Over the next decades, Ressler co-founded Apollo Global Management, one of the largest and most influential private equity firms in the world. Later, he co-founded Ares Management, another financial giant. Along the way, he expanded into sports, becoming an owner of the Atlanta Hawks and a major partner in several major investment ventures. Through every expansion, every risk, every major leap, Gertz was more than a spouse — she was a partner in the full sense of the word.
While the outside world sometimes reduces her fortune to “marrying well,” those close to the couple describe something different: a marriage built as a true collaboration. Gertz raised four children, shaped the family’s philanthropic vision, and became a central figure in the Ressler-Gertz Foundation, which has donated tens of millions to education, healthcare, arts programs, Jewish organizations, and community development. She attended board meetings, helped direct charitable strategy, and maintained the reputation of a hands-on donor, not a symbolic one.
All the while, she maintained her distance from Hollywood’s chaos, returning only for roles that truly meant something to her or aligned with her values. She wasn’t chasing a spotlight — she was building a life.
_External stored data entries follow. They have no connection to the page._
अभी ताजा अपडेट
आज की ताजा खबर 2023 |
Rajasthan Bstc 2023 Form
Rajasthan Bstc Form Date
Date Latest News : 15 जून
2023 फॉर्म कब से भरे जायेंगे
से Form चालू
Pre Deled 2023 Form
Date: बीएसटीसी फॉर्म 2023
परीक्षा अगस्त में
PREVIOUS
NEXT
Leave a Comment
And in that quieter, more intentional space, her wealth skyrocketed.
Today, Jami Gertz is frequently listed as one of the richest actresses in the world — not because of blockbuster salaries or mega-franchises, but because she played a crucial role in the creation of one of America’s most powerful financial families. Her early acting career gave her independence, confidence, and financial footing. Her marriage gave her partnership, stability, and a shared vision. Their combined choices over three decades turned a once-working actress into a billionaire philanthropist whose impact reaches far beyond entertainment.
Her story challenges the standard Hollywood narrative. She didn’t fade away — she redefined success. She didn’t get lucky — she made deliberate choices that positioned her for a life of purpose and immense financial power. And perhaps the most striking part is this: while many actresses spent decades fighting for higher pay and more visibility, Jami Gertz quietly stepped back, built a different path, and ended up with a legacy far larger than fame alone could ever have provided.
Jami Gertz’s fortune is not an accident. It is the product of early success, intentional privacy, thoughtful partnership, and a shared commitment to philanthropy and long-term vision. She didn’t just walk away from the red carpet — she walked toward a life she designed herself, one that ultimately made her one of the wealthiest and most quietly influential women in America.